I knew he'd been Graham-ing again, from that one. He says from his experience Graham-ing that evangelical women, especially, are "bitches."
"Aren't orgies and cock-tails the same thing?" I asked. (Though I suppose cock-tales are what one tells after the orgies.)
When he liked my comment, I knew I had made the absolute right choice in accepting his friend request. He shares my sense of humor almost exactly.
I think it's really too bad that the only single gay man over fifty I know is a devout Christian and a country boy, as I have no one for either of them (though my other friend is a universalist, so he could theoretically be with any guy, because in his belief system they'll become a Christian eventually, anyway). I often wonder what these two would be like together, though, because they're wrong for each other in every way. It sounds like a great comedy.

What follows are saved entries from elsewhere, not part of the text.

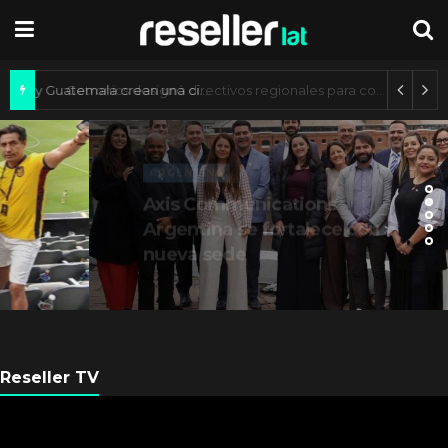
Axis Communications y Guatemala crean una ciudad inteligente
ARGENTINA
Axis Communications
Argentina se fortalece con
nueva sede
Reseller TV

I don't know if I believe in fate or God or something, but it sure is strange, that I became friends with him this way, after originally thinking of him and other LGBT people as such a fascinatingly scary species--almost mythical. I like having this connection to my past, too, especially because he was also the very first gay person I had ever heard about, at least in real life. And now he's just one of my many gay and lesbian friends.
It's weird how some things work out.